== Records for processing ==

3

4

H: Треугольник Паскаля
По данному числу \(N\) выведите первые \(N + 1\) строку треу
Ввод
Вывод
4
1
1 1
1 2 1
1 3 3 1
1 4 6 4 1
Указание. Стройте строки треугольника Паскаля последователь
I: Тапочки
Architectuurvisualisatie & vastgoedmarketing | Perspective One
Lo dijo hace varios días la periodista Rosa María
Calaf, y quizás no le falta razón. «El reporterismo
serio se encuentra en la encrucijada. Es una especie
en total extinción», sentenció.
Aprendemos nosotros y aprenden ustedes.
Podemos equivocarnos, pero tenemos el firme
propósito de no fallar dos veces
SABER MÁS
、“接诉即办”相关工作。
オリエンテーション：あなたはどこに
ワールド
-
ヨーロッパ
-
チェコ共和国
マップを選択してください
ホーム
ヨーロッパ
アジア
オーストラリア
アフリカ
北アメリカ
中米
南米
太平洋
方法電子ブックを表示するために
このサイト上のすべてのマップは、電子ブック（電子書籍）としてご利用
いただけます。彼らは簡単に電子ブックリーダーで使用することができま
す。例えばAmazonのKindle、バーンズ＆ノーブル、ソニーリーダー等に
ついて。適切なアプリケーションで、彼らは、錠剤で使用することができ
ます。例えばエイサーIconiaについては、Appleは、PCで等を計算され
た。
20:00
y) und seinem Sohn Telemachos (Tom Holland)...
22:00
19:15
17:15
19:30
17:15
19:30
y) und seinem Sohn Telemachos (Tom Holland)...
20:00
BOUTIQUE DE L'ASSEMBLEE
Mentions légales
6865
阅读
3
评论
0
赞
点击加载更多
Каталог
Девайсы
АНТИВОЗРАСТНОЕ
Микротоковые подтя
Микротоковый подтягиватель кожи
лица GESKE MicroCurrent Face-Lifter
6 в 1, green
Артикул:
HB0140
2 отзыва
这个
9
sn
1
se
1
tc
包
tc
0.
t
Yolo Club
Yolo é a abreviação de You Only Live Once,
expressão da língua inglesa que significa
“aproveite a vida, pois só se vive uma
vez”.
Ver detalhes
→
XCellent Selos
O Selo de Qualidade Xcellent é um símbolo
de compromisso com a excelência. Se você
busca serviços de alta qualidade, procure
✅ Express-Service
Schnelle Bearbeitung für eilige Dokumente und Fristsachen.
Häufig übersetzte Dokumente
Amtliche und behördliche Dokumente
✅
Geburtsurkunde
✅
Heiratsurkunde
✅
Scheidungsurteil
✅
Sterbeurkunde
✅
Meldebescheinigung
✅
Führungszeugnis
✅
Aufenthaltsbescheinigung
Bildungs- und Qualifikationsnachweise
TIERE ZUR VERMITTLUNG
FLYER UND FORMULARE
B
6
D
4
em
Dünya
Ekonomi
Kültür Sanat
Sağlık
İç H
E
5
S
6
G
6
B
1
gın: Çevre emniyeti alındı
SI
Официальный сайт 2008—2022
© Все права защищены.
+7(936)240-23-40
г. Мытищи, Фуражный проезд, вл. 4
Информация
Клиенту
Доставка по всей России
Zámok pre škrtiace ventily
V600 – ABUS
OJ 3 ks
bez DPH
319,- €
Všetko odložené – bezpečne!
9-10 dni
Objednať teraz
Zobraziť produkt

===

Exercise details:
Every line with "Паскаля" in it should be copied from the entries.

Exercise answer:
H: Треугольник Паскаля
Указание. Стройте строки треугольника Паскаля последователь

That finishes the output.